The State Legislature would need to adopt legislation authorizing the acquisition. After being authorized by the Legislature, DBF and FDOT would enter into negotiations with the Trustee or existing Bondholders regarding the price and terms of the acquisition. Finally, if negotiations were successful, the Turnpike would issue bonds to pay the agreed upon price to existing Bondholders and take full control of the Bridge.
So the stage has been set for the bailout which was never supposed to happen. Regardless of which method is chosen, residents and users of transportation facilities throughout Florida will wind up paying for a supposedly public/private project that in reality was built to fulfill a private developers dream. Another example of the fallibility of public/private financings.
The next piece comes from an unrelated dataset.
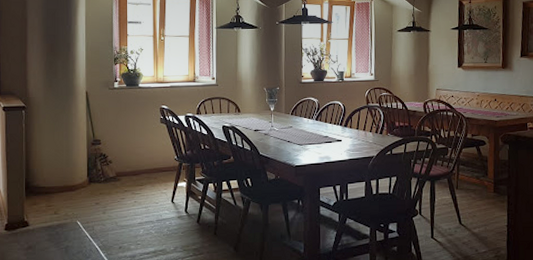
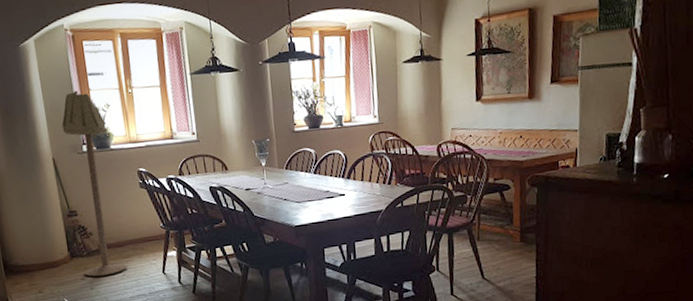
floor lamp: none [98,35,140,202] -> present [62,90,128,277]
KANSAS FINANCES ALMOST AN AFTERTHOUGHT FOR DEPARTING? GOVERNOR
To the surprise of many, Sam Brownback was still around to deliver this year’s State of the State Address. He was supposed to off to a diplomatic job with the federal government but a delayed confirmation has delayed his resignation. So this ultimate lame duck delivered a minimal discussion of the State’s budget and school financing outlook. “So, let me address the biggest issue of the session, school finance. We have received the decree of the Kansas Supreme Court and are putting forth a proposal to comply, as we have done with the prior decisions. My budget recommendation includes an additional six-hundred million dollars in funding over the next five years. This multi-year approach will provide the time necessary for school districts to plan and spend this additional money more effectively. My proposal does not include a tax increase.”
So that’s it. No funding source, no suggestions for one, just a hope. And a recommendation that the legislature to put a Constitutional amendment on the ballot this year addressing our school finance system. Some would call this a punt. We think it is more like a drop kick. And it does nothing to improve our long time negative on the State’s finances and credit ratings. Hopefully, a more detailed and thoughtful budget proposal will follow.